### Information given ###

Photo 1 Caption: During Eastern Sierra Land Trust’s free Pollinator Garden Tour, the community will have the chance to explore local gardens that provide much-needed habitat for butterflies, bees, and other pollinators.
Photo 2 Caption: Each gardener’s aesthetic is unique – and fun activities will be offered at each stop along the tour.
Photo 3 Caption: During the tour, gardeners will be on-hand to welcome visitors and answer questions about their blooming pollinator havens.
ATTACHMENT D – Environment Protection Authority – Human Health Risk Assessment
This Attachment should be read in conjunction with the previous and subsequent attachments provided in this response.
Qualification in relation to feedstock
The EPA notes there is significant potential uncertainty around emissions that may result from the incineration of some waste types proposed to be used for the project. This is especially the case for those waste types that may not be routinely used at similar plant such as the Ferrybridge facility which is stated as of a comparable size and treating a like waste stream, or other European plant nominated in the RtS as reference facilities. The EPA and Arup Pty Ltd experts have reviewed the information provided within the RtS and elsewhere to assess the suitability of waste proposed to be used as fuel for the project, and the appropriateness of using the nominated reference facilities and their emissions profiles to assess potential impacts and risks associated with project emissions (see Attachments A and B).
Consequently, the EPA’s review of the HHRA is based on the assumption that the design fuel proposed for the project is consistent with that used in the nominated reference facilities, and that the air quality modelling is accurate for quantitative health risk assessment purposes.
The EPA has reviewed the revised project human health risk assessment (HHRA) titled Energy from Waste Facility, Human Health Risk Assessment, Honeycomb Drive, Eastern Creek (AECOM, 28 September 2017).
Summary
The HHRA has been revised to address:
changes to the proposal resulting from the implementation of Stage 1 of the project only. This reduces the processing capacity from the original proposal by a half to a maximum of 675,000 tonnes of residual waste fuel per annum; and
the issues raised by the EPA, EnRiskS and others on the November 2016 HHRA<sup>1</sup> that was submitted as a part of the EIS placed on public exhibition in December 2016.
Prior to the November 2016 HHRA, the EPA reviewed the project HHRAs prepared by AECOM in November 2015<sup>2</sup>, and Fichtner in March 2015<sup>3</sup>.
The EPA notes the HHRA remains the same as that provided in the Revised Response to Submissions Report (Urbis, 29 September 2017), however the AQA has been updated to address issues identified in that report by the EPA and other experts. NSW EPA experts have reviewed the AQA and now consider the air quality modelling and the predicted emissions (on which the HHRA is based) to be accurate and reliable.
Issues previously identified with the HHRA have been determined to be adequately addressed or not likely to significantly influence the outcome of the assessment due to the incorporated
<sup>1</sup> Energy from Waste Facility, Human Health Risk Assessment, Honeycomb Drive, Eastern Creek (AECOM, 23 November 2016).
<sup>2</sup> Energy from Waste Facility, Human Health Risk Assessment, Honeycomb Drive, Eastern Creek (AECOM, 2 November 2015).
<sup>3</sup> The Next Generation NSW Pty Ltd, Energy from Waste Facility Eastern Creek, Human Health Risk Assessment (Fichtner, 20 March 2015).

###

§ Your goal: Filtering the entries above by the word "November", copy each line that matches.

§ Result for this exercise:
the issues raised by the EPA, EnRiskS and others on the November 2016 HHRA<sup>1</sup> that was submitted as a part of the EIS placed on public exhibition in December 2016.
Prior to the November 2016 HHRA, the EPA reviewed the project HHRAs prepared by AECOM in November 2015<sup>2</sup>, and Fichtner in March 2015<sup>3</sup>.
<sup>1</sup> Energy from Waste Facility, Human Health Risk Assessment, Honeycomb Drive, Eastern Creek (AECOM, 23 November 2016).
<sup>2</sup> Energy from Waste Facility, Human Health Risk Assessment, Honeycomb Drive, Eastern Creek (AECOM, 2 November 2015).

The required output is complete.